And the conclusion is?
-
@backtrader Yes,I use stdstats=False to prohibit the obversers. At first, I add all the analyzers when I optimize my strategy,but,I find,I just need several indicator to test my strategy and all analyzer consume too much time,so I reduce them.
However,I don't use the backtrader's original optimize function,because there is something wrong when I do it,I can't sovle it,so every time,my backtest must consume 13%(data._preload()),is there some ways to pcikle the preloaded data?
my conclusion is that :
- reduce the data you load,the more data,the more time consumes(maybe linear,for example,5000+,10 mins,2500+,5mins+).
- when you optimize,you'd better prohibit the obverser.
- reduce the analyzer you add,may speed up your strategy.
-
However,I don't use the backtrader's original optimize function,because there is something wrong when I do it,I can't sovle it,so every time,my backtest must consume 13%(data._preload()),is there some ways to pcikle the preloaded data?
There is a bug with
optresult=True
in the current backtrader code when using particular analyzers which will result in unnecessary large result objects. As every process needs to pickle its result back to the one main process this main process will become a bottleneck with large result objects. The processes will pile up waiting for their chance to send their results which effectively brings them to a halt.
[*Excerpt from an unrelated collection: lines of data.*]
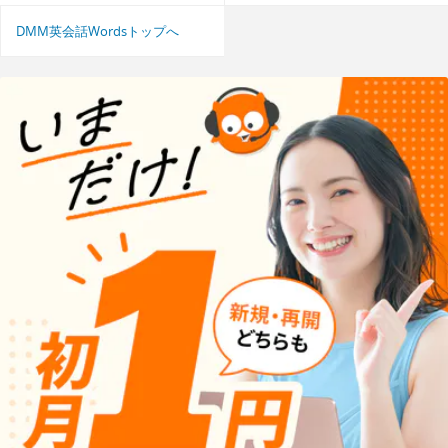
DMM英会話Wordsトップへ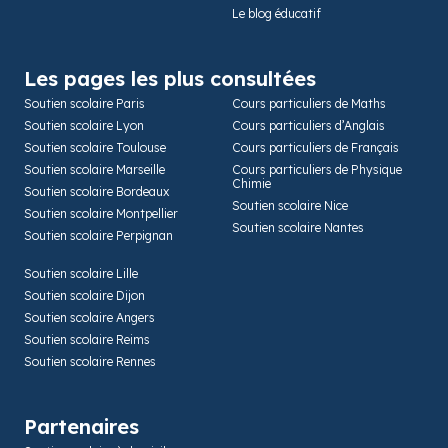
Le blog éducatif
Les pages les plus consultées
Soutien scolaire Paris
Cours particuliers de Maths
Soutien scolaire Lyon
Cours particuliers d’Anglais
Soutien scolaire Toulouse
Cours particuliers de Français
Soutien scolaire Marseille
Cours particuliers de Physique
Chimie
Soutien scolaire Bordeaux
Soutien scolaire Nice
Soutien scolaire Montpellier
Soutien scolaire Nantes
Soutien scolaire Perpignan
Soutien scolaire Lille
Soutien scolaire Dijon
Soutien scolaire Angers
Soutien scolaire Reims
Soutien scolaire Rennes
Partenaires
Not sure if you encountered this situation though. -
optreturn
ofc... I will never get this right... -
@vbs while optimize encountered different situation according different strategy, some very simple may run seccessfully,some complicated may not run,some unique may just walk and have no error reporting.I don't have so much time and experience to debug this.Now,I debug the analyzers,there are some errors.